WORK INSTRUCTION — Look through the records that follow. Copy every line containing the word "Kochbücher".

═════ MATERIAL FOR THIS EXERCISE ═════

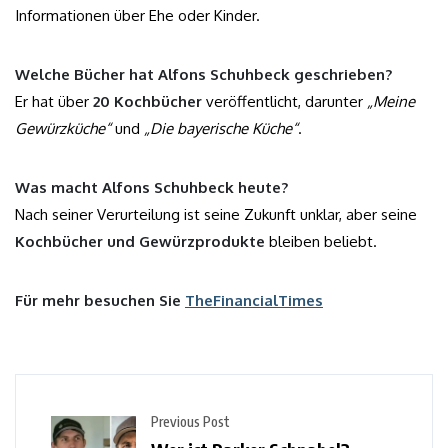
Informationen über Ehe oder Kinder.
Welche Bücher hat Alfons Schuhbeck geschrieben?
Er hat über
20 Kochbücher
veröffentlicht, darunter
„Meine
Gewürzküche“
und
„Die bayerische Küche“
.
Was macht Alfons Schuhbeck heute?
Nach seiner Verurteilung ist seine Zukunft unklar, aber seine
Kochbücher und Gewürzprodukte
bleiben beliebt.
Für mehr besuchen Sie
TheFinancialTimes
Previous Post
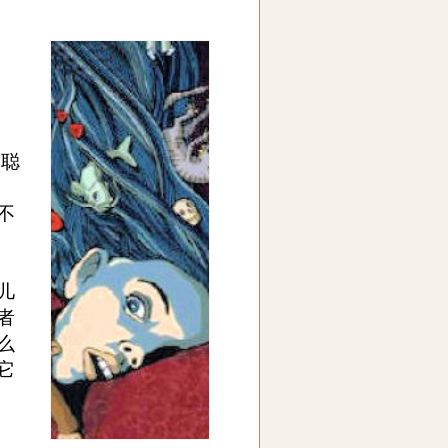
子聪
不
儿
者
么
它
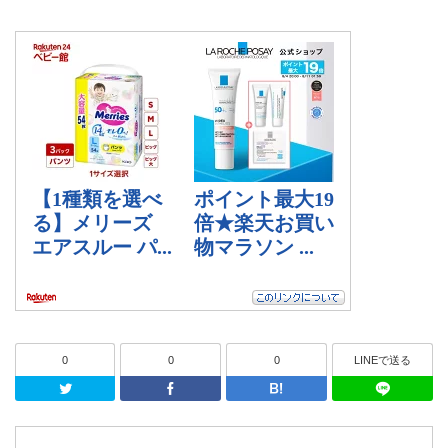
0
0
0
LINEで送る
Twitter
Facebook
はてなブッ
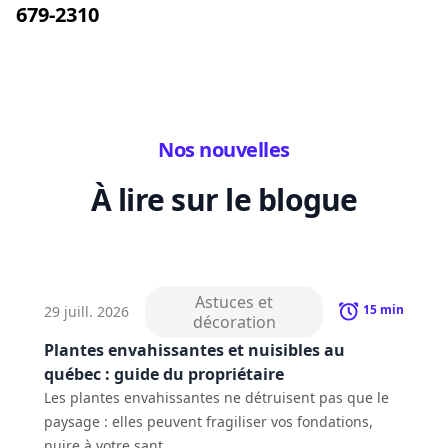
679-2310
Nos nouvelles
À lire sur le blogue
Astuces et
15
min
29 juill. 2026
décoration
Plantes envahissantes et nuisibles au
québec : guide du propriétaire
Les plantes envahissantes ne détruisent pas que le
paysage : elles peuvent fragiliser vos fondations,
nuire à votre sant...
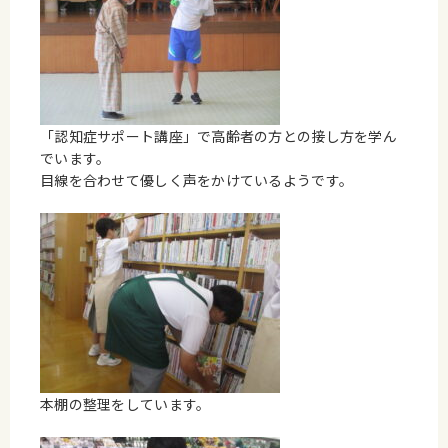
「認知症サポート講座」で高齢者の方との接し方を学ん
でいます。
目線を合わせて優しく声をかけているようです。
本棚の整理をしています。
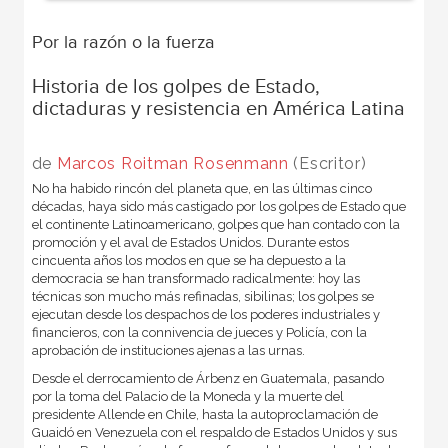
Por la razón o la fuerza
Historia de los golpes de Estado,
dictaduras y resistencia en América Latina
de
Marcos Roitman Rosenmann
(Escritor)
No ha habido rincón del planeta que, en las últimas cinco
décadas, haya sido más castigado por los golpes de Estado que
el continente Latinoamericano, golpes que han contado con la
promoción y el aval de Estados Unidos. Durante estos
cincuenta años los modos en que se ha depuesto a la
democracia se han transformado radicalmente: hoy las
técnicas son mucho más refinadas, sibilinas; los golpes se
ejecutan desde los despachos de los poderes industriales y
financieros, con la connivencia de jueces y Policía, con la
aprobación de instituciones ajenas a las urnas.
Desde el derrocamiento de Árbenz en Guatemala, pasando
por la toma del Palacio de la Moneda y la muerte del
presidente Allende en Chile, hasta la autoproclamación de
Guaidó en Venezuela con el respaldo de Estados Unidos y sus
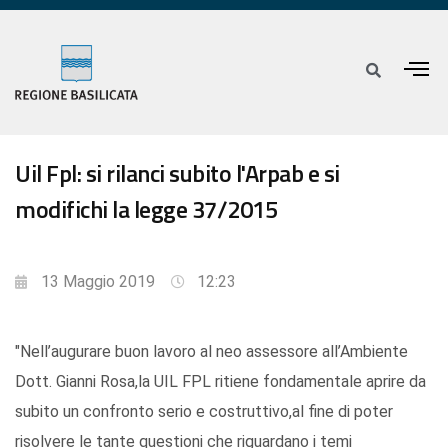
Uil Fpl: si rilanci subito l'Arpab e si
modifichi la legge 37/2015
13 Maggio 2019
12:23
"Nell’augurare buon lavoro al neo assessore all’Ambiente
Dott. Gianni Rosa,la UIL FPL ritiene fondamentale aprire da
subito un confronto serio e costruttivo,al fine di poter
risolvere le tante questioni che riguardano i temi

═════

EXERCISE OUTPUT —
20 Kochbücher
Kochbücher und Gewürzprodukte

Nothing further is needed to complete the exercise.